WORK ORDER: Reproduce every line of text from all the items verbatim, leaving out the pictures.

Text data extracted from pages
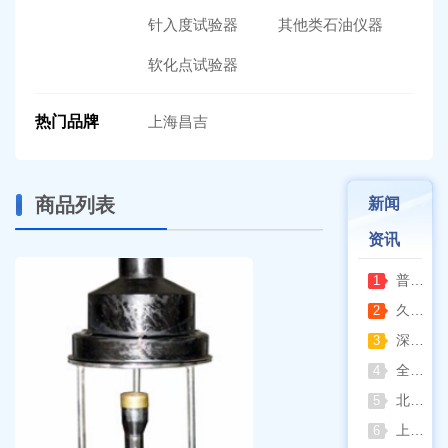
针入度试验器
其他类石油仪器
软化点试验器
热门品牌
上海昌吉
商品列表
新闻
资讯
普通烘箱和耐腐蚀烘箱区分
1
久兴医疗高压蒸汽灭菌器：制药科研灭菌的可靠之选
2
深那静音超声波清洗仪：科研洁净新标准，安静高效更安心
3
全自动凯氏定氮仪测定焦炭中氮 上海纤检助力焦化行业精准检测
4
北京六一电泳仪完整选型指南（分电泳槽 + 电源两大模块，按实验场景直接匹配）
5
上海仪电吸光光度法和荧光分析法的异同
6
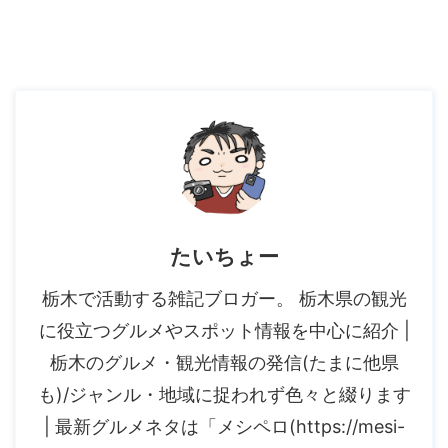
たいちょー
栃木で活動する雑記ブロガー。 栃木県の観光
に役立つグルメやスポット情報を中心に紹介 |
栃木のグルメ・観光情報の発信(たまに他県
も)/ジャンル・地域に捉われず色々と綴ります
| 最新グルメネタは「メシペロ(https://mesi-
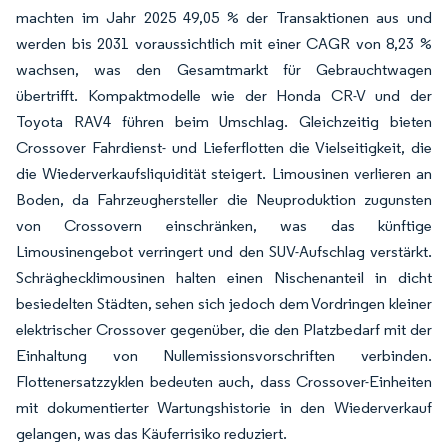
machten im Jahr 2025 49,05 % der Transaktionen aus und
werden bis 2031 voraussichtlich mit einer CAGR von 8,23 %
wachsen, was den Gesamtmarkt für Gebrauchtwagen
übertrifft. Kompaktmodelle wie der Honda CR-V und der
Toyota RAV4 führen beim Umschlag. Gleichzeitig bieten
Crossover Fahrdienst- und Lieferflotten die Vielseitigkeit, die
die Wiederverkaufsliquidität steigert. Limousinen verlieren an
Boden, da Fahrzeughersteller die Neuproduktion zugunsten
von Crossovern einschränken, was das künftige
Limousinengebot verringert und den SUV-Aufschlag verstärkt.
Schräghecklimousinen halten einen Nischenanteil in dicht
besiedelten Städten, sehen sich jedoch dem Vordringen kleiner
elektrischer Crossover gegenüber, die den Platzbedarf mit der
Einhaltung von Nullemissionsvorschriften verbinden.
Flottenersatzzyklen bedeuten auch, dass Crossover-Einheiten
mit dokumentierter Wartungshistorie in den Wiederverkauf
gelangen, was das Käuferrisiko reduziert.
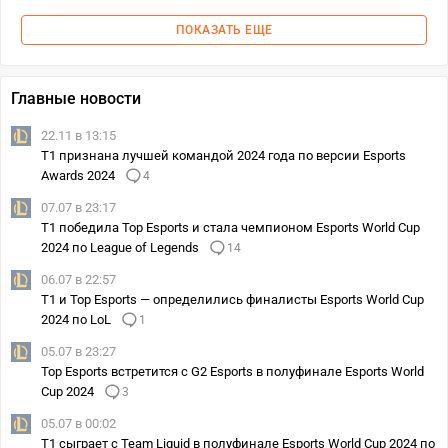
ПОКАЗАТЬ ЕЩЕ
Главные новости
22.11 в 13:15
T1 признана лучшей командой 2024 года по версии Esports
Awards 2024
4
07.07 в 23:17
T1 победила Top Esports и стала чемпионом Esports World Cup
2024 по League of Legends
14
06.07 в 22:57
T1 и Top Esports — определились финалисты Esports World Cup
2024 по LoL
1
05.07 в 23:27
Top Esports встретится с G2 Esports в полуфинале Esports World
Cup 2024
3
05.07 в 00:02
T1 сыграет с Team Liquid в полуфинале Esports World Cup 2024 по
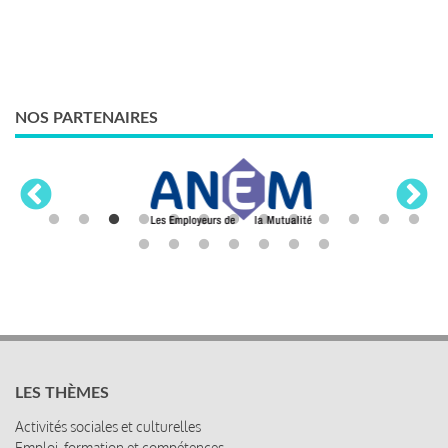
NOS PARTENAIRES
LES THÈMES
Activités sociales et culturelles
Emploi, formation et compétences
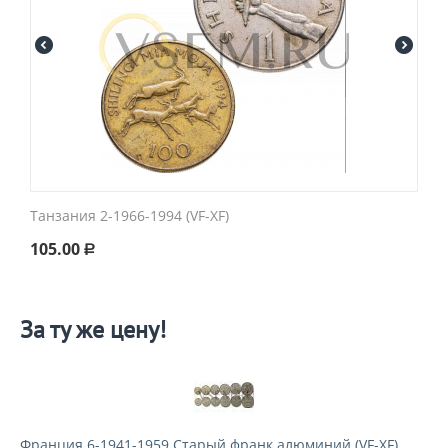
Танзания 2-1966-1994 (VF-XF)
105.00
Р
За ту же цену!
Франция 6-1941-1959 Старый франк алюминий (VF-XF)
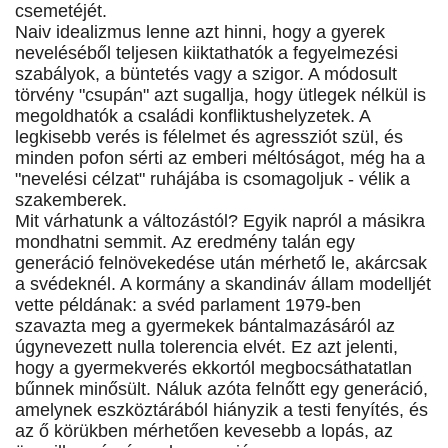
csemetéjét.
Naiv idealizmus lenne azt hinni, hogy a gyerek
neveléséből teljesen kiiktathatók a fegyelmezési
szabályok, a büntetés vagy a szigor. A módosult
törvény "csupán" azt sugallja, hogy ütlegek nélkül is
megoldhatók a családi konfliktushelyzetek. A
legkisebb verés is félelmet és agressziót szül, és
minden pofon sérti az emberi méltóságot, még ha a
"nevelési célzat" ruhájába is csomagoljuk - vélik a
szakemberek.
Mit várhatunk a változástól? Egyik napról a másikra
mondhatni semmit. Az eredmény talán egy
generáció felnövekedése után mérhető le, akárcsak
a svédeknél. A kormány a skandináv állam modelljét
vette példának: a svéd parlament 1979-ben
szavazta meg a gyermekek bántalmazásáról az
úgynevezett nulla tolerencia elvét. Ez azt jelenti,
hogy a gyermekverés ekkortól megbocsáthatatlan
bűnnek minősült. Náluk azóta felnőtt egy generáció,
amelynek eszköztárából hiányzik a testi fenyítés, és
az ő körükben mérhetően kevesebb a lopás, az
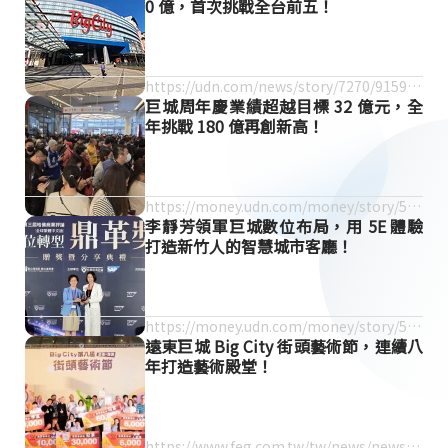
0 億，首次挑戰全台前五！
https://udn.com/news/story/7270/915963
巨城周年慶業績超越目標 32 億元，全
5
年挑戰 180 億再創新高！
https://money.udn.com/money/story/561
李靜芳領軍巨城數位布局，用 5E 體驗
2/9190014
打造新竹人的智慧城市客廳！
https://money.udn.com/money/story/561
遠東巨城 Big City 街頭藝術節，連續八
2/9233237
年打造藝術殿堂！
https://www.feg.com.tw/tw/news/news_d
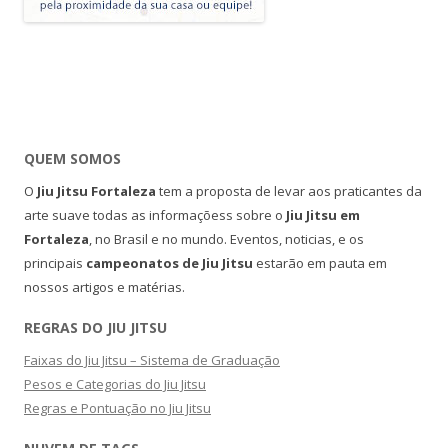
QUEM SOMOS
O
Jiu Jitsu Fortaleza
tem a proposta de levar aos praticantes da
arte suave todas as informaçõess sobre o
Jiu Jitsu em
Fortaleza
, no Brasil e no mundo. Eventos, noticias, e os
principais
campeonatos de Jiu Jitsu
estarão em pauta em
nossos artigos e matérias.
REGRAS DO JIU JITSU
Faixas do Jiu Jitsu – Sistema de Graduação
Pesos e Categorias do Jiu Jitsu
Regras e Pontuação no Jiu Jitsu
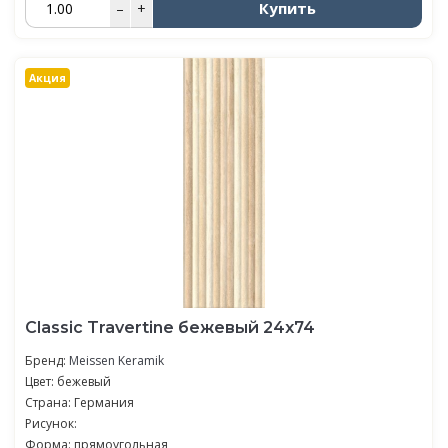
Купить
–
+
Акция
Classic Travertine бежевый 24x74
Бренд:
Meissen Keramik
Цвет: бежевый
Страна: Германия
Рисунок:
Форма: прямоугольная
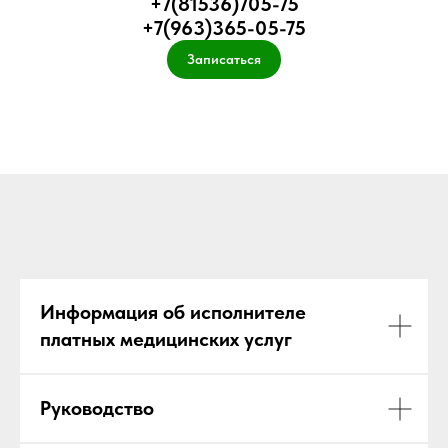
+7(81536)705-75
+7(963)365-05-75
Записаться
Информация об исполнителе
платных медицинских услуг
Руководство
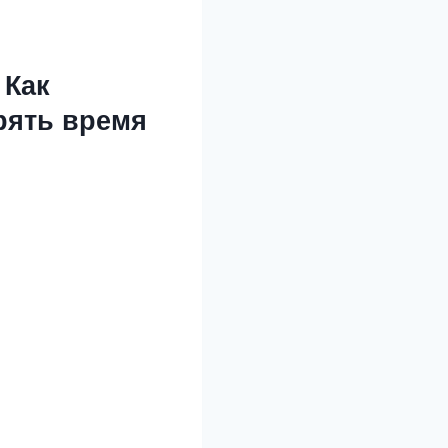
 Как
рять время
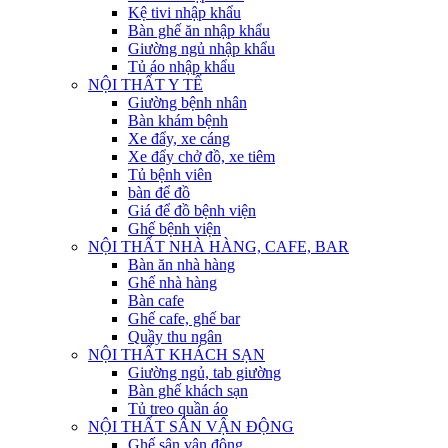
Kệ tivi nhập khẩu
Bàn ghế ăn nhập khẩu
Giường ngủ nhập khẩu
Tủ áo nhập khẩu
NỘI THẤT Y TẾ
Giường bệnh nhân
Bàn khám bệnh
Xe đẩy, xe cáng
Xe đẩy chở đồ, xe tiêm
Tủ bệnh viên
bàn để đồ
Giá để đồ bệnh viện
Ghế bệnh viện
NỘI THẤT NHÀ HÀNG, CAFE, BAR
Bàn ăn nhà hàng
Ghế nhà hàng
Bàn cafe
Ghế cafe, ghế bar
Quầy thu ngân
NỘI THẤT KHÁCH SẠN
Giường ngủ, tab giường
Bàn ghế khách sạn
Tủ treo quần áo
NỘI THẤT SÂN VẬN ĐỘNG
Ghế sân vận động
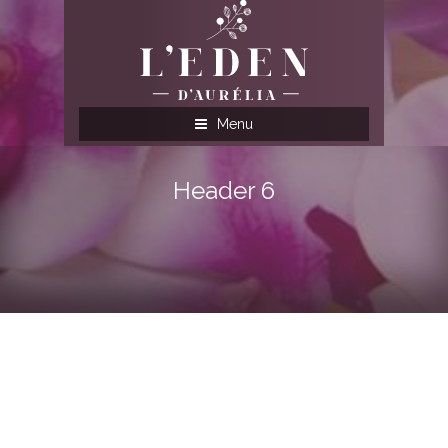
Menu
Header 6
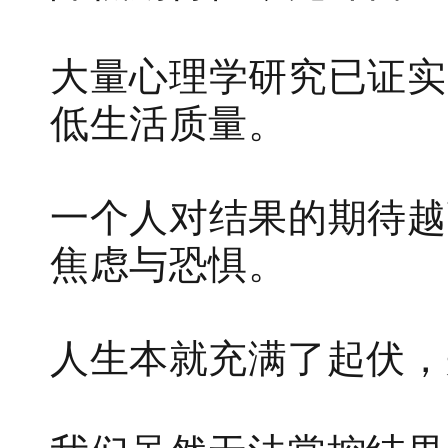
大量心理学研究已证实
低生活质量。
一个人对结果的期待越
焦虑与恐惧。
人生本就充满了起伏，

ANSWER BOX:
针入度试验器
其他类石油仪器
软化点试验器
热门品牌
上海昌吉
商品列表
新闻
资讯
普通烘箱和耐腐蚀烘箱区分
1
久兴医疗高压蒸汽灭菌器：制药科研灭菌的可靠之选
2
深那静音超声波清洗仪：科研洁净新标准，安静高效更安心
3
全自动凯氏定氮仪测定焦炭中氮 上海纤检助力焦化行业精准检测
4
北京六一电泳仪完整选型指南（分电泳槽 + 电源两大模块，按实验场景直接匹配）
5
上海仪电吸光光度法和荧光分析法的异同
6
たいちょー
栃木で活動する雑記ブロガー。 栃木県の観光
に役立つグルメやスポット情報を中心に紹介 |
栃木のグルメ・観光情報の発信(たまに他県
も)/ジャンル・地域に捉われず色々と綴ります
| 最新グルメネタは「メシペロ(https://mesi-
machten im Jahr 2025 49,05 % der Transaktionen aus und
werden bis 2031 voraussichtlich mit einer CAGR von 8,23 %
wachsen, was den Gesamtmarkt für Gebrauchtwagen
übertrifft. Kompaktmodelle wie der Honda CR-V und der
Toyota RAV4 führen beim Umschlag. Gleichzeitig bieten
Crossover Fahrdienst- und Lieferflotten die Vielseitigkeit, die
die Wiederverkaufsliquidität steigert. Limousinen verlieren an
Boden, da Fahrzeughersteller die Neuproduktion zugunsten
von Crossovern einschränken, was das künftige
Limousinengebot verringert und den SUV-Aufschlag verstärkt.
Schräghecklimousinen halten einen Nischenanteil in dicht
besiedelten Städten, sehen sich jedoch dem Vordringen kleiner
elektrischer Crossover gegenüber, die den Platzbedarf mit der
Einhaltung von Nullemissionsvorschriften verbinden.
Flottenersatzzyklen bedeuten auch, dass Crossover-Einheiten
mit dokumentierter Wartungshistorie in den Wiederverkauf
gelangen, was das Käuferrisiko reduziert.
ПОКАЗАТЬ ЕЩЕ
Главные новости
22.11 в 13:15
T1 признана лучшей командой 2024 года по версии Esports
Awards 2024
4
07.07 в 23:17
T1 победила Top Esports и стала чемпионом Esports World Cup
2024 по League of Legends
14
06.07 в 22:57
T1 и Top Esports — определились финалисты Esports World Cup
2024 по LoL
1
05.07 в 23:27
Top Esports встретится с G2 Esports в полуфинале Esports World
Cup 2024
3
05.07 в 00:02
T1 сыграет с Team Liquid в полуфинале Esports World Cup 2024 по
NOS PARTENAIRES
LES THÈMES
Activités sociales et culturelles
Emploi, formation et compétences
Танзания 2-1966-1994 (VF-XF)
105.00
Р
За ту же цену!
Франция 6-1941-1959 Старый франк алюминий (VF-XF)
csemetéjét.
Naiv idealizmus lenne azt hinni, hogy a gyerek
neveléséből teljesen kiiktathatók a fegyelmezési
szabályok, a büntetés vagy a szigor. A módosult
törvény "csupán" azt sugallja, hogy ütlegek nélkül is
megoldhatók a családi konfliktushelyzetek. A
legkisebb verés is félelmet és agressziót szül, és
minden pofon sérti az emberi méltóságot, még ha a
"nevelési célzat" ruhájába is csomagoljuk - vélik a
szakemberek.
Mit várhatunk a változástól? Egyik napról a másikra
mondhatni semmit. Az eredmény talán egy
generáció felnövekedése után mérhető le, akárcsak
a svédeknél. A kormány a skandináv állam modelljét
vette példának: a svéd parlament 1979-ben
szavazta meg a gyermekek bántalmazásáról az
úgynevezett nulla tolerencia elvét. Ez azt jelenti,
hogy a gyermekverés ekkortól megbocsáthatatlan
bűnnek minősült. Náluk azóta felnőtt egy generáció,
amelynek eszköztárából hiányzik a testi fenyítés, és
az ő körükben mérhetően kevesebb a lopás, az
0 億，首次挑戰全台前五！
https://udn.com/news/story/7270/915963
巨城周年慶業績超越目標 32 億元，全
5
年挑戰 180 億再創新高！
https://money.udn.com/money/story/561
李靜芳領軍巨城數位布局，用 5E 體驗
2/9190014
打造新竹人的智慧城市客廳！
https://money.udn.com/money/story/561
遠東巨城 Big City 街頭藝術節，連續八
2/9233237
年打造藝術殿堂！
https://www.feg.com.tw/tw/news/news_d
QUEM SOMOS
O
Jiu Jitsu Fortaleza
tem a proposta de levar aos praticantes da
arte suave todas as informaçõess sobre o
Jiu Jitsu em
Fortaleza
, no Brasil e no mundo. Eventos, noticias, e os
principais
campeonatos de Jiu Jitsu
estarão em pauta em
nossos artigos e matérias.
REGRAS DO JIU JITSU
Faixas do Jiu Jitsu – Sistema de Graduação
Pesos e Categorias do Jiu Jitsu
Regras e Pontuação no Jiu Jitsu
Купить
–
+
Акция
Classic Travertine бежевый 24x74
Бренд:
Meissen Keramik
Цвет: бежевый
Страна: Германия
Рисунок:
Форма: прямоугольная
+7(81536)705-75
+7(963)365-05-75
Записаться
Информация об исполнителе
платных медицинских услуг
Руководство
 Как
рять время
Kệ tivi nhập khẩu
Bàn ghế ăn nhập khẩu
Giường ngủ nhập khẩu
Tủ áo nhập khẩu
NỘI THẤT Y TẾ
Giường bệnh nhân
Bàn khám bệnh
Xe đẩy, xe cáng
Xe đẩy chở đồ, xe tiêm
Tủ bệnh viên
bàn để đồ
Giá để đồ bệnh viện
Ghế bệnh viện
NỘI THẤT NHÀ HÀNG, CAFE, BAR
Bàn ăn nhà hàng
Ghế nhà hàng
Bàn cafe
Ghế cafe, ghế bar
Quầy thu ngân
NỘI THẤT KHÁCH SẠN
Giường ngủ, tab giường
Bàn ghế khách sạn
Tủ treo quần áo
NỘI THẤT SÂN VẬN ĐỘNG
Ghế sân vận động
Menu
Header 6
大量心理学研究已证实
低生活质量。
一个人对结果的期待越
焦虑与恐惧。
人生本就充满了起伏，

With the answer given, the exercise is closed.